A vigil is being held for Bibaa Henry and Nicole Smallman, who were murdered in a public park last year. If you’d like to take part in remembering the sisters, here are the details you need.
Earlier this month, Mina Smallman spoke bravely and candidly about the murder of her two daughters, Nicola Smallman and Bibaa Henry. She detailed her experience of the trial of Danyal Hussein, the 19-year-old who was found guilty of stabbing the sisters to death in June 2020. He claimed he did it after making a deal with a so-called ‘demon’ to murder women.
“He was going to kill another four women,” Smallman told Radio 4’s Today programme. “Our precious daughters died, but [for] four other families, their children have not been taken. And that’s the gift: he has no power in our lives,” she added, showing an incredible resilience and ability to see light in such a devastating situation.
Reflecting on what she thinks her daughters would think about their mother’s campaign for justice, she added: “I imagine them, looking down and saying, ‘Go for it mum. Go for it. You’ve got this, go for it.’”
The awful details of what happened should, of course, continue to be used in the campaign to compel the government to take action on keeping women safe in public (the government’s violence against women and girls (VAWG) strategy was released earlier this week).
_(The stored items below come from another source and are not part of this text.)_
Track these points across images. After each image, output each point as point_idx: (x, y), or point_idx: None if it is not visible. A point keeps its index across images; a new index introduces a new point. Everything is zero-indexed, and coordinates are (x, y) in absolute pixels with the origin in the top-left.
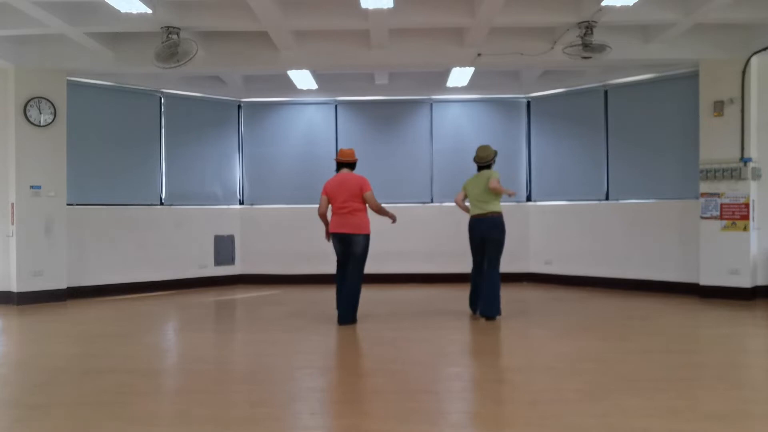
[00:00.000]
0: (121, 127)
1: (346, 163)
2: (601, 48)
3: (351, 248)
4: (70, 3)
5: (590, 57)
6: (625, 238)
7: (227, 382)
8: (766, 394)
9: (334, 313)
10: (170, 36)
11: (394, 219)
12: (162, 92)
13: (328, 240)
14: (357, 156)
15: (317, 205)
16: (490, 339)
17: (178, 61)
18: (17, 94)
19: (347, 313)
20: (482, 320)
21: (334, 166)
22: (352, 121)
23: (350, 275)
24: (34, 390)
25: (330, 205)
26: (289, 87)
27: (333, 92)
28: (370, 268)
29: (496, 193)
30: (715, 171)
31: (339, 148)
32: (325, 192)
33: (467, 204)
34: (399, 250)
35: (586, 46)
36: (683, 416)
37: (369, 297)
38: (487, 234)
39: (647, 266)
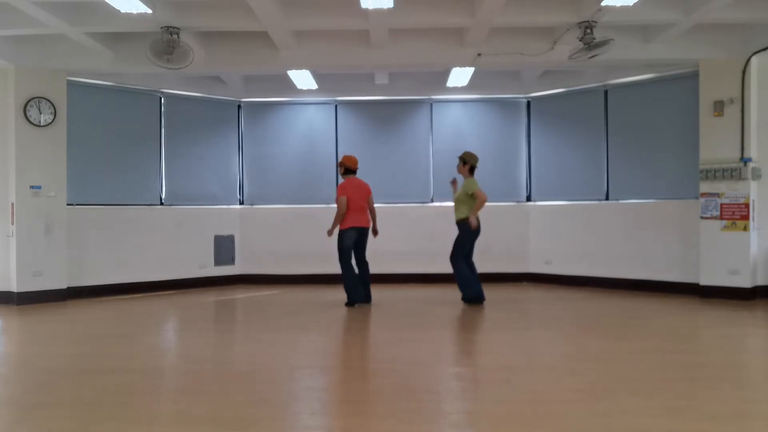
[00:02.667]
0: (121, 127)
1: (355, 170)
2: (604, 42)
3: (365, 238)
4: (70, 3)
5: (596, 55)
6: (625, 238)
7: (227, 382)
8: (766, 394)
9: (334, 312)
10: (172, 35)
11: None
12: (162, 92)
13: (330, 235)
14: (357, 157)
15: (317, 205)
16: (490, 339)
17: (168, 60)
18: (17, 94)
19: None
20: (482, 320)
21: (334, 166)
22: (352, 121)
23: (363, 259)
24: (34, 390)
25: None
26: (289, 87)
27: (333, 92)
28: (370, 267)
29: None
30: (715, 171)
31: (347, 156)
32: (347, 194)
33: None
34: (399, 250)
35: (588, 44)
36: (683, 416)
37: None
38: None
39: (647, 266)
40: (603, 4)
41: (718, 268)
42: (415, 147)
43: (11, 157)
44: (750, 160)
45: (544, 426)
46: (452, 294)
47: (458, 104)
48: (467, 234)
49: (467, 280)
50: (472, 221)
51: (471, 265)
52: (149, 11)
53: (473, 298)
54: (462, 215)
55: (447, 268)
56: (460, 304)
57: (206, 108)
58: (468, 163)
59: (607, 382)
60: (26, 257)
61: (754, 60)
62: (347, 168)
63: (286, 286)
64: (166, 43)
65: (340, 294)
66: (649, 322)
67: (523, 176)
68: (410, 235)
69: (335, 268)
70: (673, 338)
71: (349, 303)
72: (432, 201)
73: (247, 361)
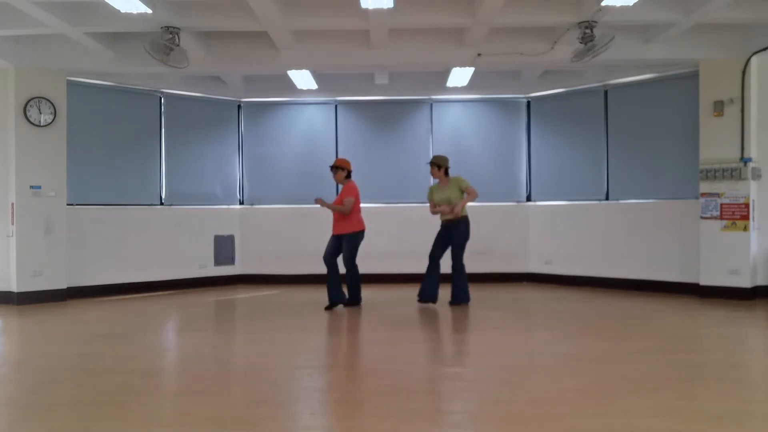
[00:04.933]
0: (121, 127)
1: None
2: (604, 39)
3: None
4: (70, 3)
5: (597, 54)
6: (625, 238)
7: (227, 382)
8: (766, 394)
9: (334, 312)
10: (173, 36)
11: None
12: (162, 92)
13: (320, 204)
14: (357, 157)
15: (317, 205)
16: (490, 339)
17: (162, 61)
18: (17, 94)
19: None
20: (482, 320)
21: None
22: (352, 121)
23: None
24: (34, 390)
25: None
26: (289, 87)
27: (333, 92)
28: (370, 267)
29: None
30: (715, 171)
31: (345, 159)
32: (357, 196)
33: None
34: (399, 250)
35: (588, 43)
36: (683, 416)
37: (369, 297)
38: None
39: (647, 266)
40: (603, 4)
41: (718, 268)
42: (415, 147)
43: (11, 157)
44: (750, 160)
45: (544, 426)
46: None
47: (458, 104)
48: (464, 233)
49: (465, 284)
50: (444, 209)
51: (438, 267)
52: (149, 11)
53: (464, 300)
54: (450, 216)
55: (446, 268)
56: (460, 305)
57: (206, 108)
58: (443, 166)
59: (607, 382)
60: (26, 257)
61: (754, 60)
62: (349, 171)
63: (286, 286)
64: (165, 44)
65: None
66: (649, 322)
67: (523, 176)
68: (410, 235)
69: None
70: (673, 338)
71: (356, 302)
72: None
73: (247, 361)
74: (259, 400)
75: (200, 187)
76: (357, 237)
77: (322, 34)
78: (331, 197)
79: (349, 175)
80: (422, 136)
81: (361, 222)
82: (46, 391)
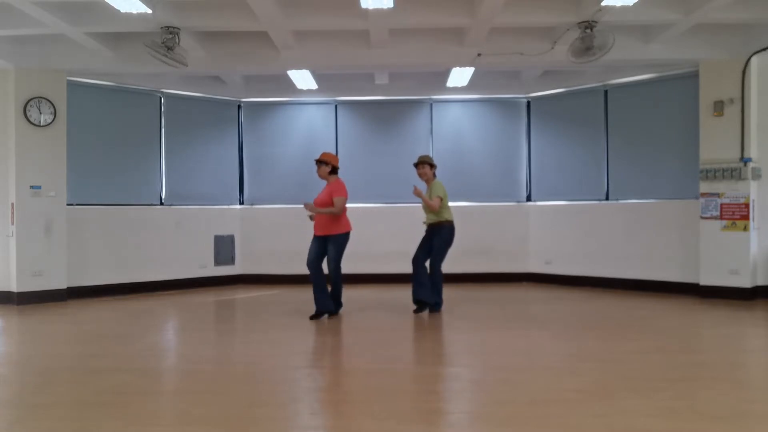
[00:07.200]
0: (121, 127)
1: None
2: (604, 41)
3: None
4: (70, 3)
5: (599, 55)
6: (625, 238)
7: (227, 382)
8: (766, 394)
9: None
10: (173, 36)
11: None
12: (162, 92)
13: (310, 211)
14: (357, 157)
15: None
16: (490, 339)
17: (162, 61)
18: (17, 94)
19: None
20: (482, 320)
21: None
22: (352, 121)
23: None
24: (34, 390)
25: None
26: (289, 87)
27: (333, 92)
28: (370, 268)
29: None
30: (715, 171)
31: (332, 154)
32: (346, 194)
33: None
34: (400, 250)
35: (588, 46)
36: (683, 416)
37: (369, 297)
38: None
39: (647, 266)
40: (603, 4)
41: (718, 268)
42: (416, 147)
43: (11, 157)
44: (750, 160)
45: (544, 426)
46: (452, 294)
47: (458, 104)
48: (446, 239)
49: (440, 289)
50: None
51: (424, 270)
52: (149, 11)
53: (436, 304)
54: (434, 219)
55: (446, 268)
56: (460, 304)
57: (206, 108)
58: (434, 166)
59: (607, 382)
60: (26, 257)
61: (754, 60)
62: (335, 167)
63: (286, 286)
64: (165, 43)
65: None
66: (649, 322)
67: (523, 176)
68: (410, 235)
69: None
70: (673, 338)
71: (338, 309)
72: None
73: (247, 361)
74: (259, 400)
75: (200, 187)
76: (345, 238)
77: (322, 34)
78: None
79: (334, 171)
80: (422, 136)
81: (348, 223)
82: (46, 391)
It’s also important to remember and celebrate the lives of Bibaa and Nicole. That’s why a vigil for the sisters is being held in August.
Campaign group Reclaim These Streets is organising the vigil, which will be held on what would have been Nicole’s 29th birthday (as requested by her mother). People are asked to gather at Barn Hill Pond at Fryent Country Park in London – which is near to where they lost their lives – at 7pm to hold a moment’s silence at 7.30pm.
“They should not simply be remembered as victims. While nothing can bring them back, we hope their lives can make a change in the way women are viewed, and Black women in particular,” Mina said of the event.
For those who are unable to travel to Fryent Park, the group would love to help you organise your own vigil or you can join in spirit by lighting a candle on your doorstep. The vigil comes just months after one that was held for Sarah Everard, who was also a recent victim of violence against women on the streets.